Kalemlerinizi indirin.
Hiçbir soru sormayın.
Onu bırak!
Onu istediğiniz yere bırakın.
Silahlarını yere koy!
telefonlarınızı bırakın ve dikkatinizi bana verin.
- Kaleminizi aşağı koyun.
- Kaleminizi bırakın.
- Kaleminizi yere bırakın.
- Tüfeği indir.
- Tüfeği yere bırak.
Bıçağı yere koy.
Onu oraya koy.
- Onu masaya bırak.
- Masanın üzerine koy.
Problemi belirlersiniz. Problemi araştırırsınız.
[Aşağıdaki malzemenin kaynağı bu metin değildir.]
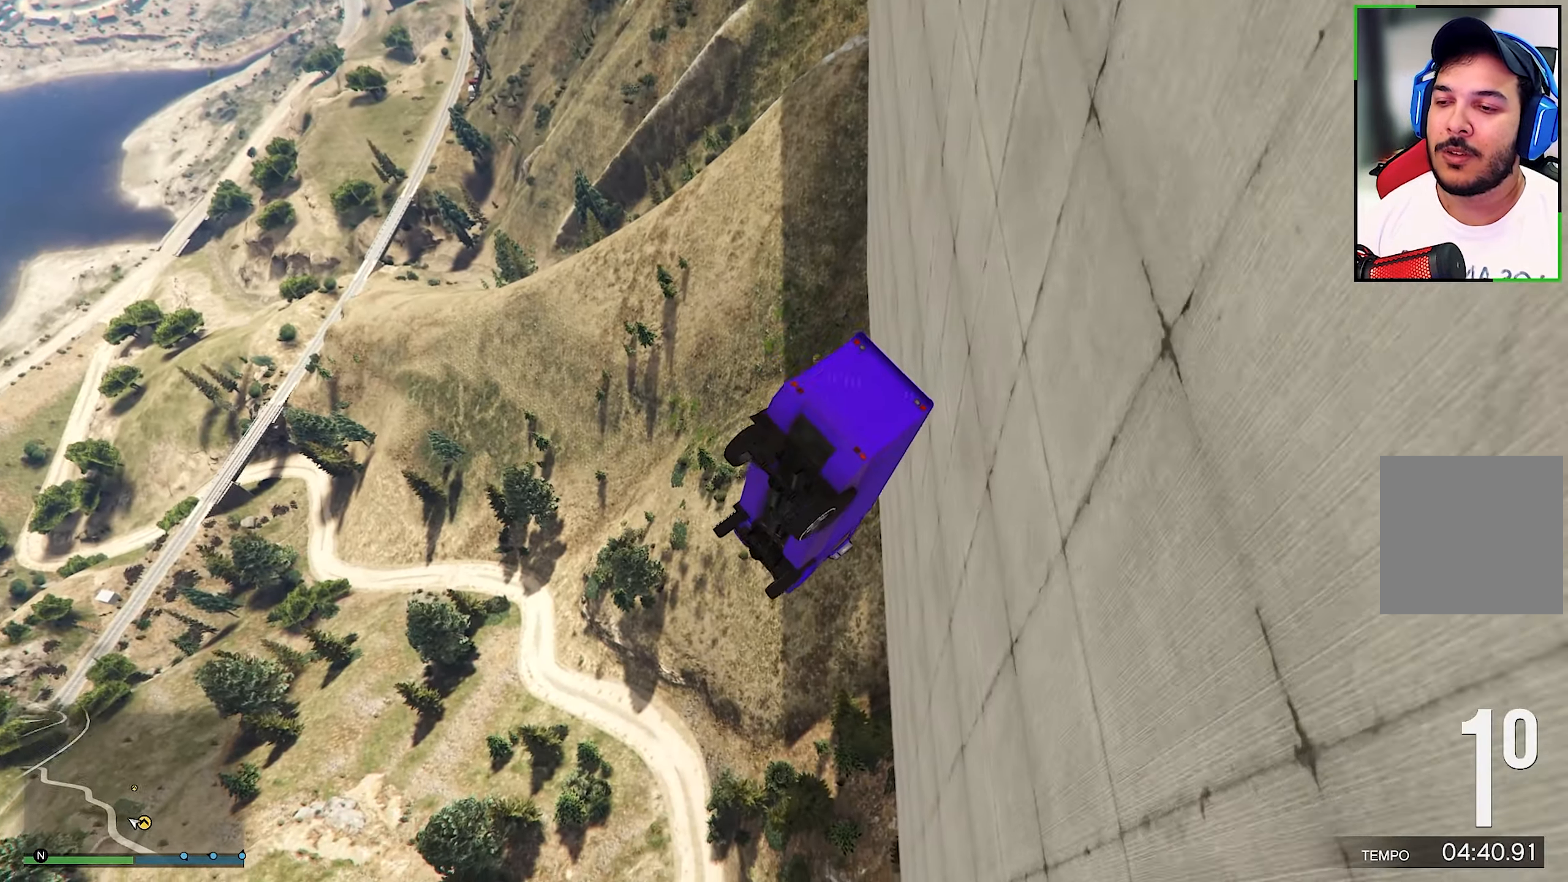
{"buttons": ["Y"], "left_stick": "center", "right_stick": "center", "events": []}
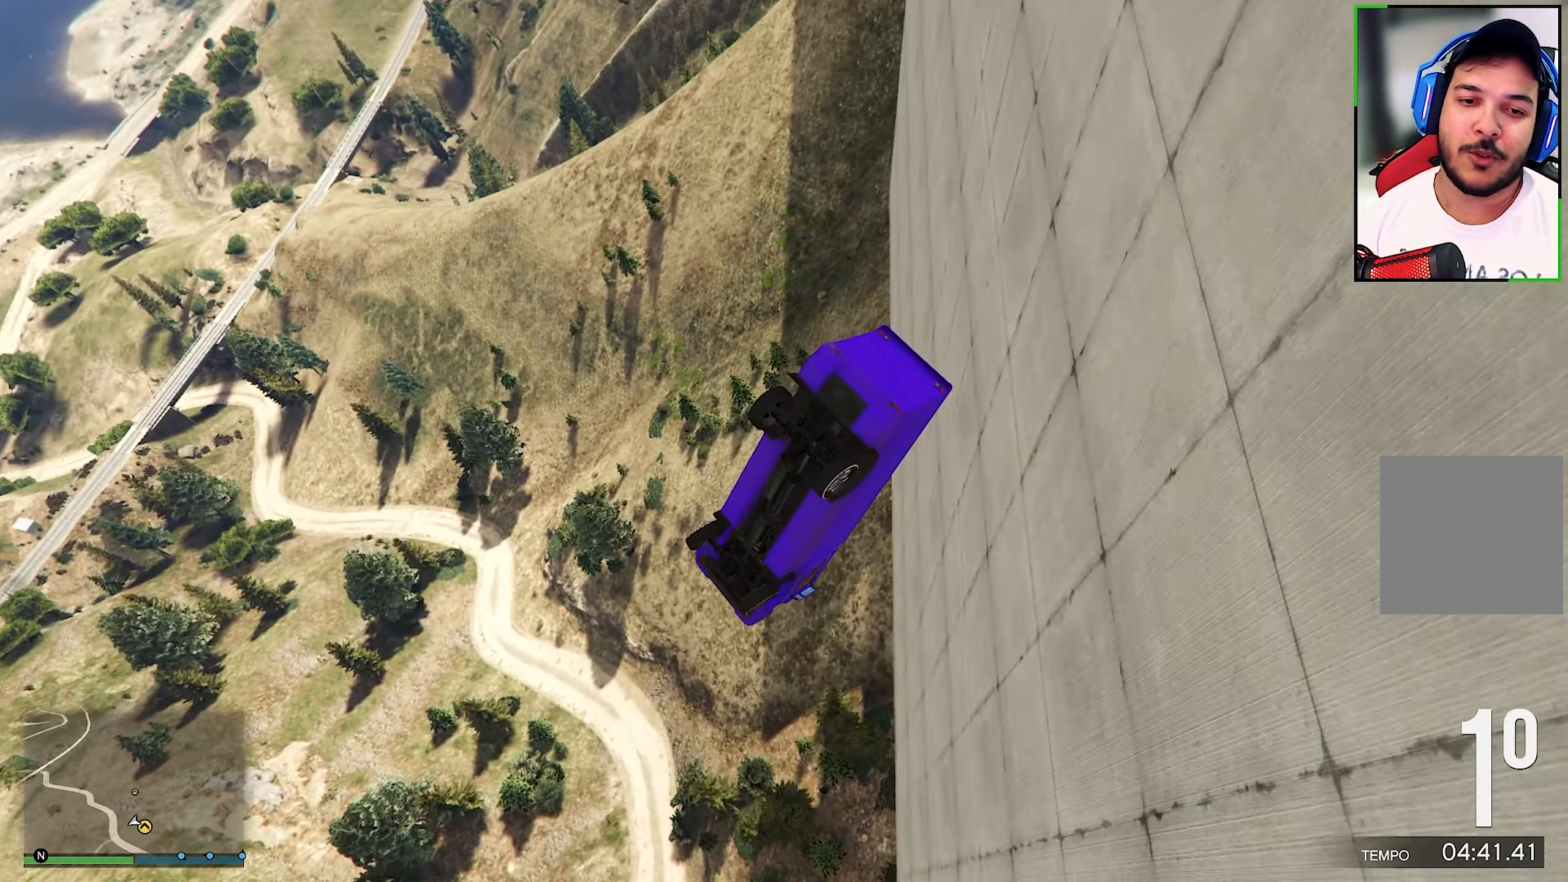
{"buttons": [], "left_stick": "right", "right_stick": "center", "events": [[150, "L3", "down"], [416, "L3", "up"], [416, "Y", "up"], [416, "left_stick", "right"]]}
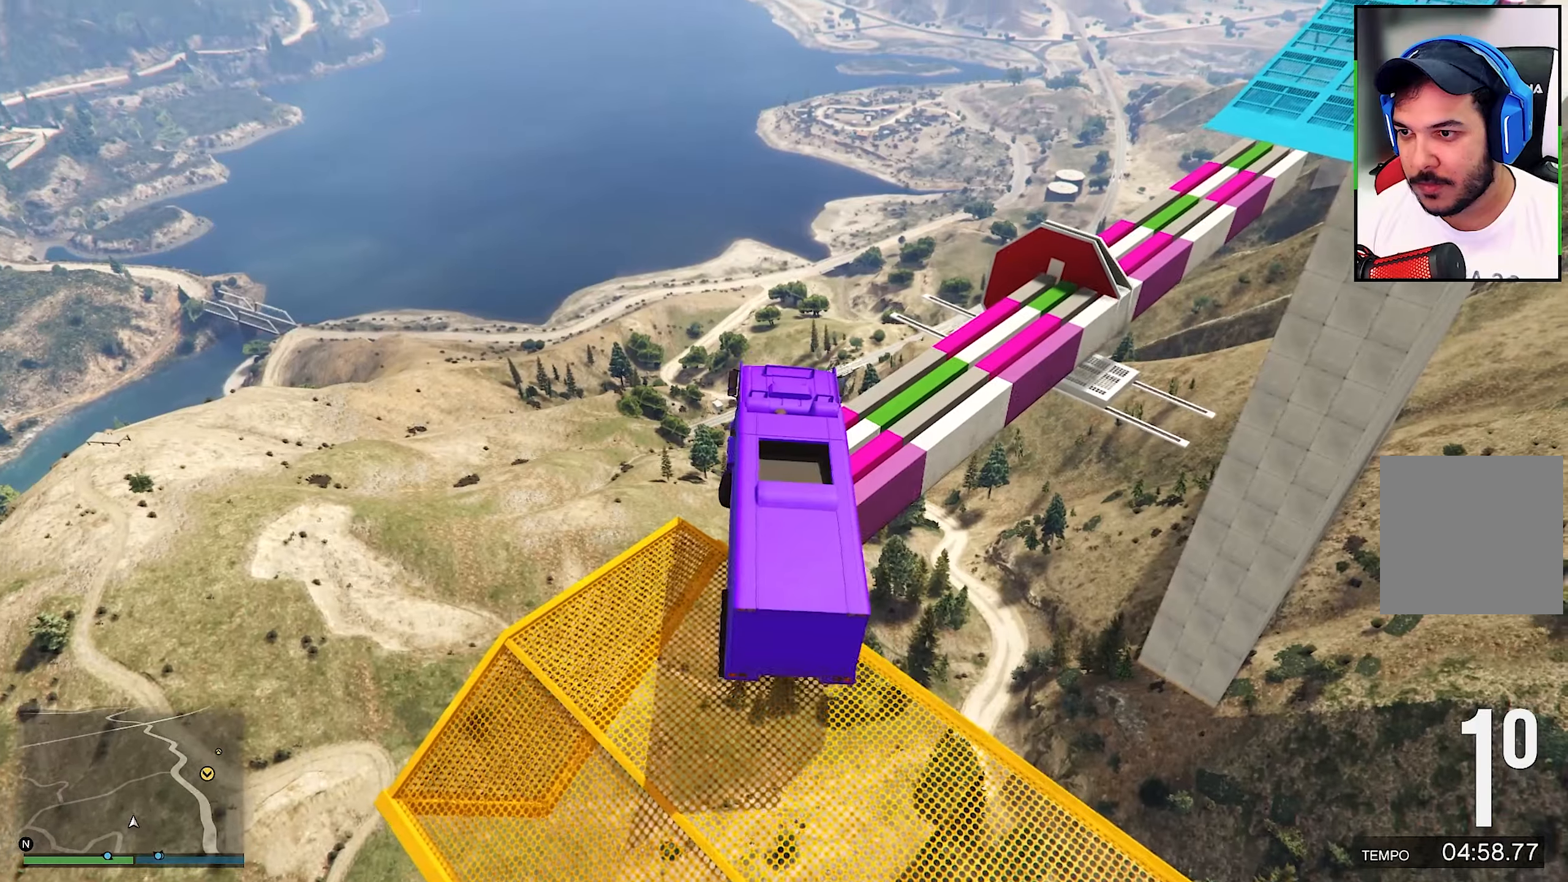
{"buttons": ["R2"], "left_stick": "right", "right_stick": "center", "events": [[266, "L2", "down"], [383, "L2", "up"], [483, "R2", "down"]]}
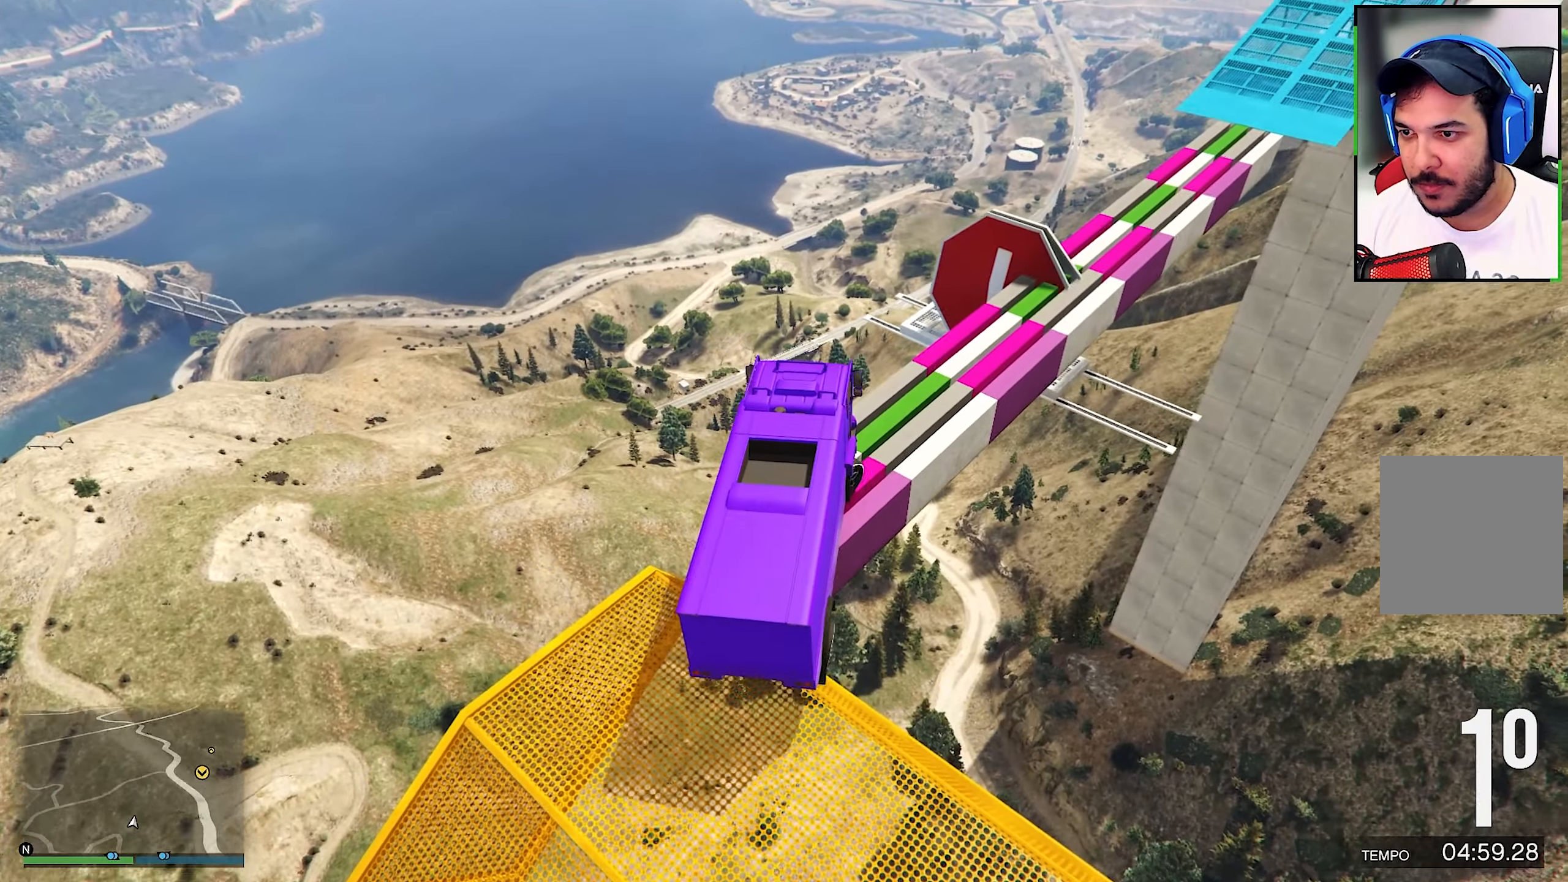
{"buttons": [], "left_stick": "right", "right_stick": "center", "events": [[200, "R2", "up"]]}
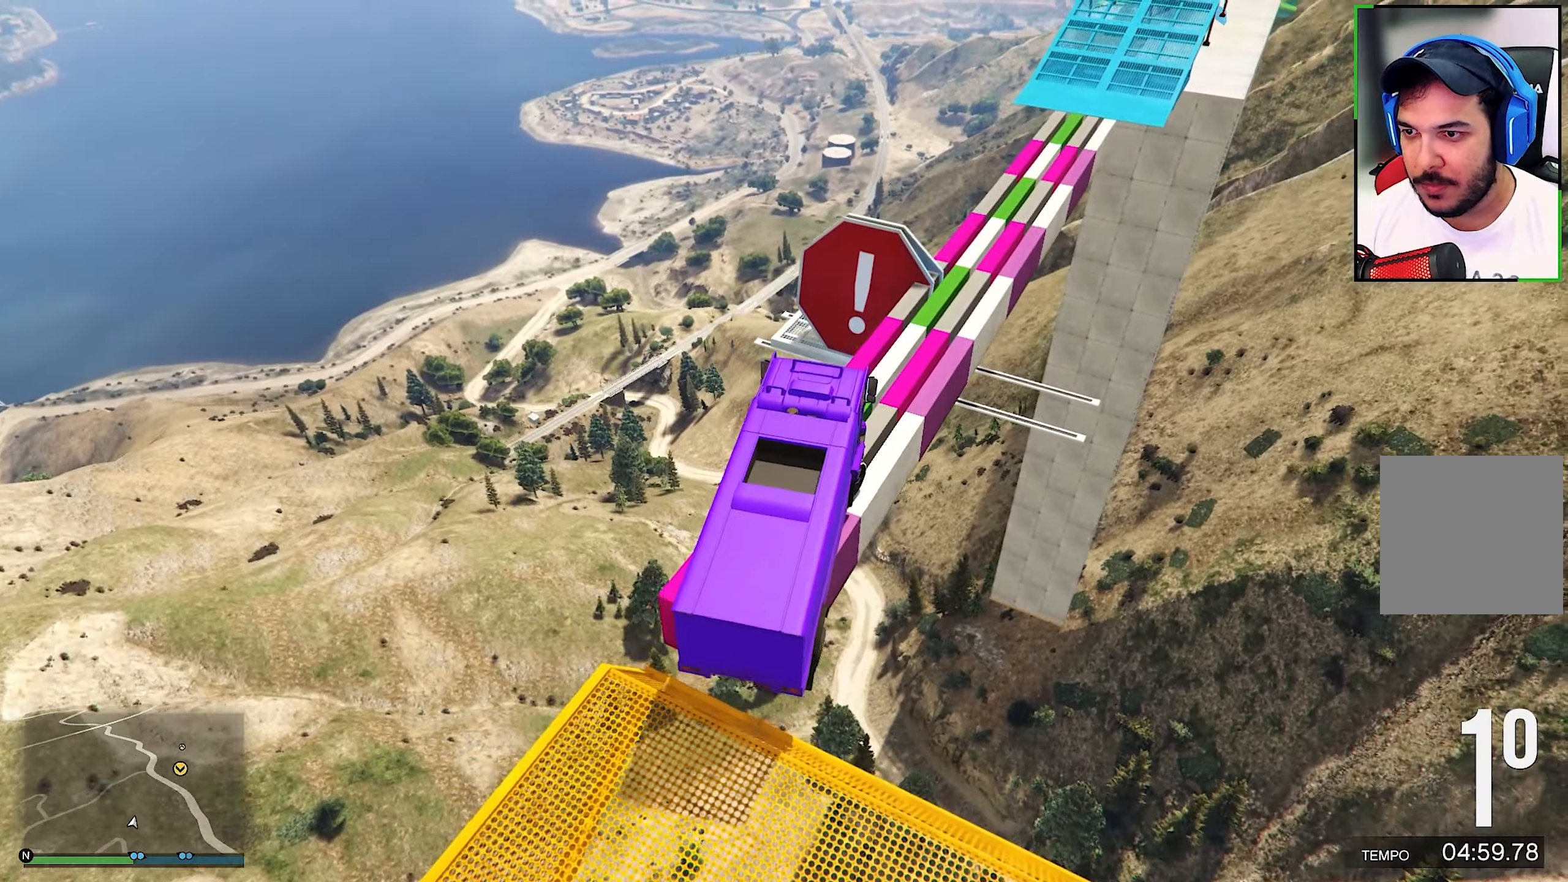
{"buttons": [], "left_stick": "left", "right_stick": "center", "events": [[16, "R2", "down"], [283, "right_stick", "down-right"], [500, "R2", "up"], [500, "left_stick", "left"], [500, "right_stick", "center"]]}
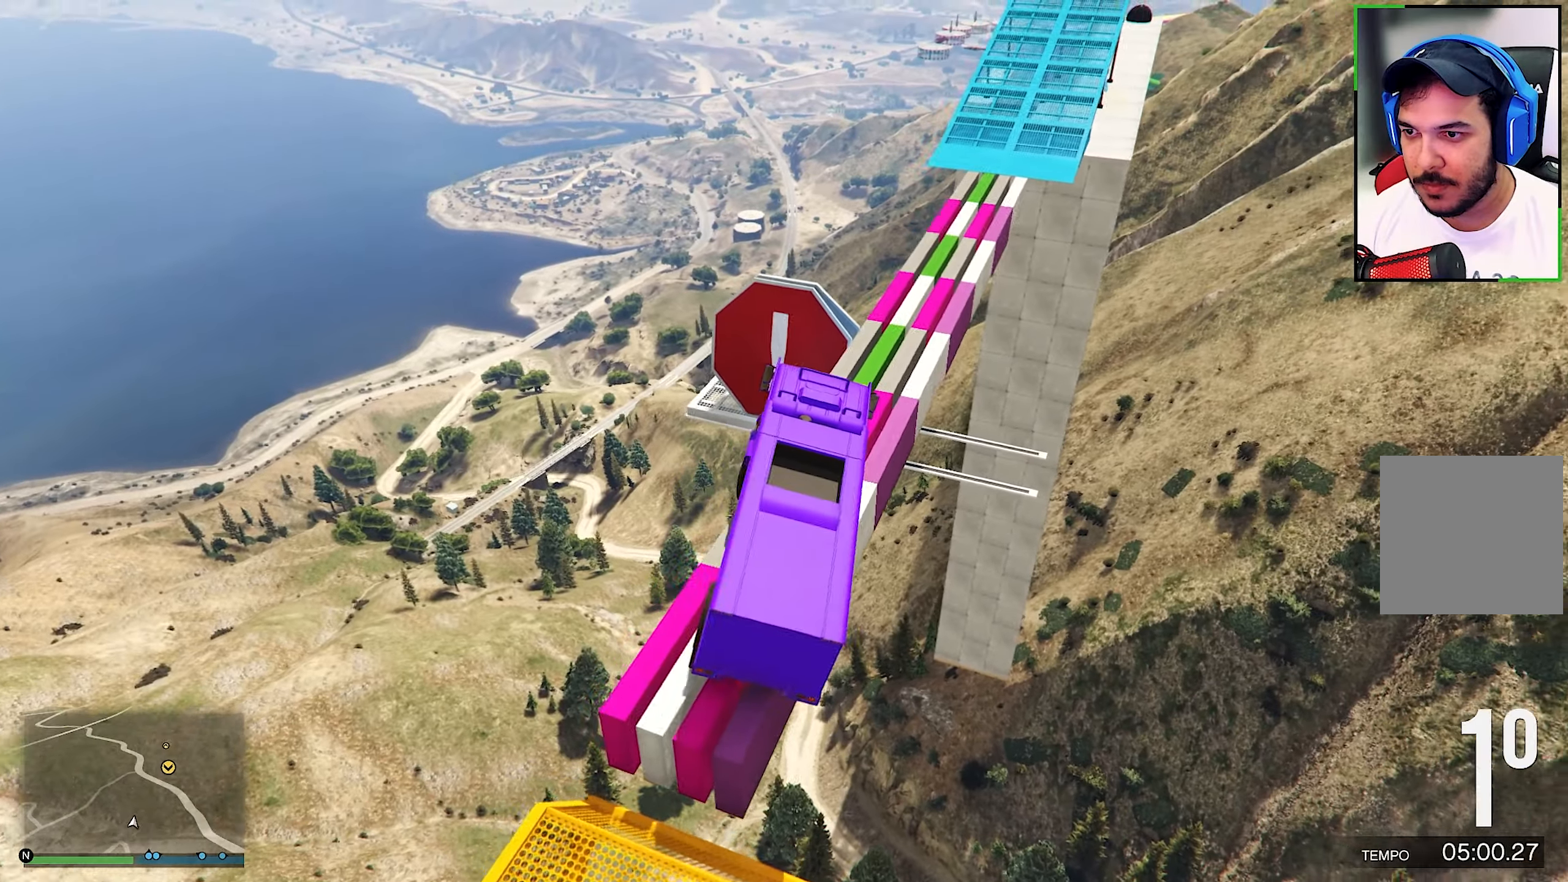
{"buttons": [], "left_stick": "center", "right_stick": "down-right", "events": [[417, "left_stick", "center"], [417, "right_stick", "down-right"]]}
Böyle zor sorular sormayın.
Konsolun üstüne herhangi bir nesne koymayın.
Hiçbir soru sorma.
Bana bir soru sor.
O soruyu her yeni çalışana soruyor musun?
Onu masaya bırakın.
Kendinize şu temel soruyu sorun: Ne için para biriktiriyorsunuz?
Sorular sorma.
- Onu masaya bırak.
- Onu masanın üzerine bırak.
- Masanın üzerine koy.
Kitabı alt rafa koyun.
Gurbetteki hayatımı soracak olursanız
Çok fazla soru sorma.
Sakıncası yoksa, bu kitapları masamın üstüne koyun.
- Bu kadar çok soru sorma!
- Bu kadar çok soru sormayın!
Pek çok soru soruyorsun, değil mi?
Neden bu kadar çok soru soruyorsun?
Bana o kadar çok soru sorma. Kafanı kullan.
- Her zaman çok fazla soru soruyorsun.
- Her zaman çok fazla soru soruyorsunuz.
Neden bu soruları soruyorsun?
Sorma, konuşma.
Yazılı olarak müracaat edin.
Soru sormaktan çekinmeyin.
- Adımına dikkat et.
- Dikkatli ol.
Soru sorma. Sadece beni takip et!
Sorular sormayın. Sadece emirlere uyun.
Soru sorma ve sadece benimle gel.
Sen bana cevap veremeyeceğim bir soru soruyorsun.
Sadece evet ya da hayır ile cevap verilebilen sorular sorun.